Renji menutut perhatian agar dirinya didengar. Dia menginginkan kebebasan tapi ia kira sekadar suara saja tak cukup. Dia berontak. Dia mulai menunjukkan ketidaksukaannya atas kekonyolan itu dengan cara lain. Renji mulai bolos sekolah, malas belajar, mengabaikan tugas, tidak mengacuhkan perintah guru, dan bolos latihan. Dia akan menghabiskan waktunya di atap sekolah atau game station.

Bohong kalau kedua orang tuanya tidak menyadari hal ini. Tapi apa boleh buat, ada perjanjian hitam di atas putih bahwa akan ada pernikahan di antara dua keluarga pemilik perusahaan yang berbeda itu untuk mempererat kerja sama dan membangun anak perusahaan lain yang dipimpin oleh dua pihak yang akan menikah itu nanti.

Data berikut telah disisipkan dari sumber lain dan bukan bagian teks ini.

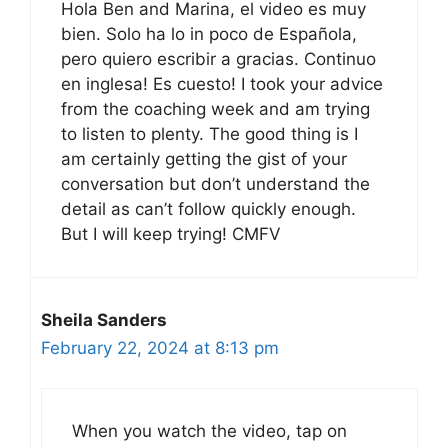
Hola Ben and Marina, el video es muy
bien. Solo ha lo in poco de Española,
pero quiero escribir a gracias. Continuo
en inglesa! Es cuesto! I took your advice
from the coaching week and am trying
to listen to plenty. The good thing is I
am certainly getting the gist of your
conversation but don’t understand the
detail as can’t follow quickly enough.
But I will keep trying! CMFV
Sheila Sanders
February 22, 2024 at 8:13 pm
When you watch the video, tap on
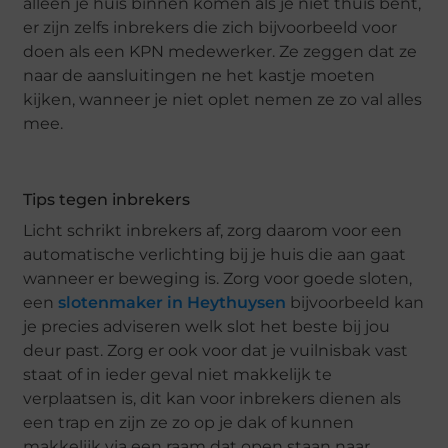
alleen je huis binnen komen als je niet thuis bent,
er zijn zelfs inbrekers die zich bijvoorbeeld voor
doen als een KPN medewerker. Ze zeggen dat ze
naar de aansluitingen ne het kastje moeten
kijken, wanneer je niet oplet nemen ze zo val alles
mee.
Tips tegen inbrekers
Licht schrikt inbrekers af, zorg daarom voor een
automatische verlichting bij je huis die aan gaat
wanneer er beweging is. Zorg voor goede sloten,
een
slotenmaker in Heythuysen
bijvoorbeeld kan
je precies adviseren welk slot het beste bij jou
deur past. Zorg er ook voor dat je vuilnisbak vast
staat of in ieder geval niet makkelijk te
verplaatsen is, dit kan voor inbrekers dienen als
een trap en zijn ze zo op je dak of kunnen
makkelijk via een raam dat open staan naar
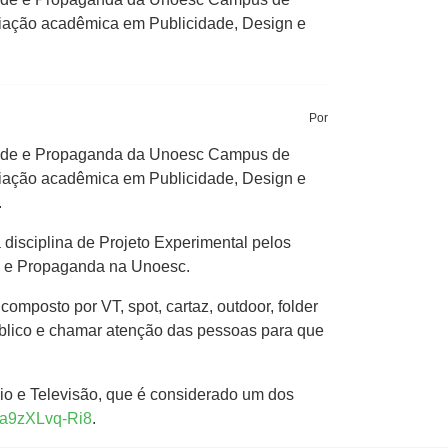
emiação acadêmica em Publicidade, Design e
Por
dade e Propaganda da Unoesc Campus de
emiação acadêmica em Publicidade, Design e
.
 disciplina de Projeto Experimental pelos
de e Propaganda na Unoesc.
mposto por VT, spot, cartaz, outdoor, folder
úblico e chamar atenção das pessoas para que
io e Televisão, que é considerado um dos
=a9zXLvq-Ri8
.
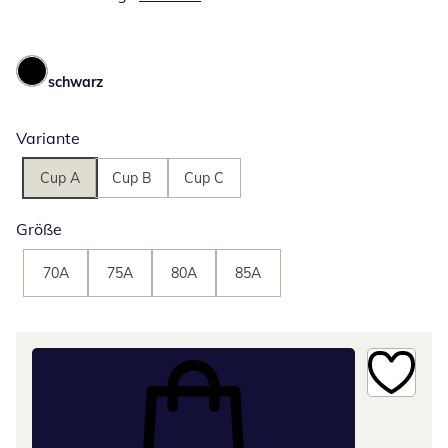
schwarz
Variante
Cup A
Cup B
Cup C
Größe
70A
75A
80A
85A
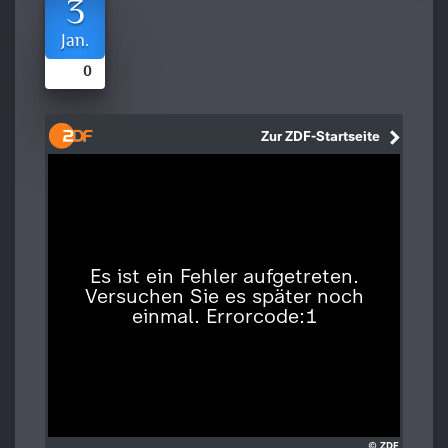
3
Jan.
0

(Semua karena uang sebagai faktor terpentingnya.)

Segalanya terbentur aturan.

Tapi Renji tidak suka diatur.

.

xxx

.

Sasha berdiri dengan was-was di balik pintu ruang wali kelasnya. Ia tahu sekali bahwa perilaku menguping kurang baik, tapi ia tidak tahan juga untuk tidak melakukannya, karena di dalamnya ada Abarai Renji.

Gadis ini tidak terlalu buruk. Malah, mungkin bisa dibilang 'berkualitas bagus'. Rambutnya cokelat dan selalu disatukannya dalam bentuk kepangan tinggi di puncak kepala, walau kadang berantakan—anak-anak rambutnya dengan liar menjulur di sana-sini—tapi tetap terlihat manis. Dia tidak jago di segala bidang, tapi dia bisa diandalkan di biologi atau sejarah Jepang, kendati dia bukan orang Jepang asli. Pokoknya, dia bisa diandalkan dalam hal-hal yang berbau hafalan.

Sasha gadis blasteran Jepang-Jerman-Swiss. Darah Eropa mendominasi tubuhnya, dia lebih lihai berhahasa Jerman dan Inggris ketimbang Jepang. Bahkan bahasa Jerman berdialek Swiss pun dia mampu. Ayahnya Lahir di Jepang—sama seperti Sasha—tapi turunan asli Jerman. Ibunya memang Jepang, tapi punya darah Swiss. Dan Sasha dibesarkan dengan daratan Eropa Barat yang sejuk, dan baru datang ke Jepang kembali setelah kabar perjodohannya dengan Renji.

Renji bukan tipenya, sebenarnya. Dari wajah, bukan benar-benar yang Sasha dambakan. Namun ketika pertama kali bertemu dengan Renji di sebuah acara jamuan makan malam (yang menjemukan, yang menuntutnya untuk memakai high heels dan berjalan seperti anak usia dua tahun, tertatih-tatih karena tidak terbiasa), Sasha merasa bisa membayangkan masa depan dengan laki-laki itu, menatap kehidupan yang baik dengannya dan menyambung bisnis ayahnya.

Intinya, Sasha setuju dengan perjodohan itu, meski dia tahu Renji sama sekali tidak mau mengiyakan.

"Nilai ujian tengah semestermu semuanya tidak memenuhi standar," kalimat itu terdengar dari balik pintu, menyadarkan Sasha dan mengembalikannya pada kenyataan setelah mengingat-ingat kembali jamuan makan malam waktu itu.

Sasha tidak mendengar apapun sebagai jawaban dari Renji.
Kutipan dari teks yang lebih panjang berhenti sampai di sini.